文系研究者にとっての大学

 職場が変わったことで、5年間住んだ京都を離れ、兵庫県に移り住みました。
 博士後期課程の4年間を京都で過ごし、同じ住居から高校の非常勤講師として勤めていたので、卒業してからも大学の近くに住んでいました。大学の図書館では本は借りられませんでしたが、閲覧は可能でしたので、有意義に過ごしていました。しかし、今回母校から遠く兵庫県に住むことになったので、それも難しくなってしまいました。

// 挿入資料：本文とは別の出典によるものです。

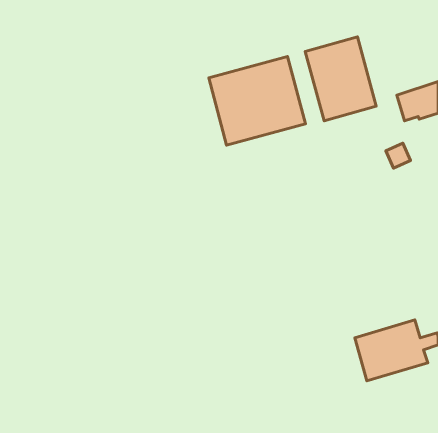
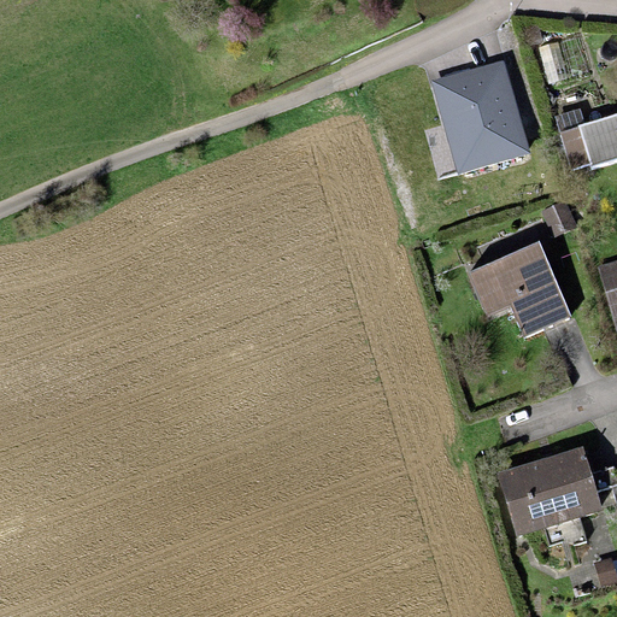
building: [209,57,305,145] -> none
building: none -> [469,242,569,335]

 大学に行けないというのは、図書館が使えなくなるということです。我々にとって図書館の存在は非常に大きいです。図書館は単に本を借りるだけの場所ではありません。例えば、自分の専門外のものを調べたいとき。私は高校で世界史を教えておりますので、専門の中国史以外の歴史も勉強しなければなりません。仮にウィーン体制について調べたい、と思ったとしましょう。もちろん、図書館にいかなくても、Amazonなどで、「ウィーン体制」と検索して、関連する本を買うこともできます。しかし、それだとほとんどが本のタイトルに「ウィーン体制」とついているものになってしまいます。図書館では、西欧史の棚から様々な本を発見・閲覧することができます。家でネットを使って買うよりも、図書館が優れているのはこの点です。図書館に行くだけで、多くの本を知り、その中から自分にあった本を探すことができるのです。

 他にも大学では研究者にとって欠かせないものが多いです。例えば中国史研究でいうと、史料のキーワード検索です。今やネットでも無料で史料のキーワード検索ができ、中国史研究者にとって欠かせないものとなっています。しかし無料の検索だと、どうしても史料の数が限られていたり、精度が悪かったりします。大学では、大学がお金を払ってくれているおかげで、史料の数も多く、質のいいキーワード検索ができるのです。そして、大学に所属する学生は無料でそれを使うことが出来ます。キーワード検索だけでなく、中国国内の論文検索(CNKI)も、本来は有料ですが、大学では無料で利用することができます。 
 これらは一般的に学生や教員のためのものであり、卒業生はあまり活用することはできません(例えば、学生や教員は大学外でも、VPNを使ってキーワード検索やCNKIを使うことができます)。

 図書館だけでも使いたい私は、引っ越しするときに、少なくとも月2回は母校に行こうと考えていましたが、新型コロナウイルスの影響でそれも難しい状況です。
 自宅で研究していると、これついて知りたい、という欲求が次から次へと湧き出てきます。その欲求を満たしてくれるのが、大学なのです。その「調べたいモノ」を自宅で放置していると、いずれ発酵して興味がなくなってしまいます。この欲求はナマモノと同じなのです。
 新鮮なうちに、調べ、新しい知識を得、自分の欲求を満たす。これが、研究の楽しさであり、また研究も進むことになるのです。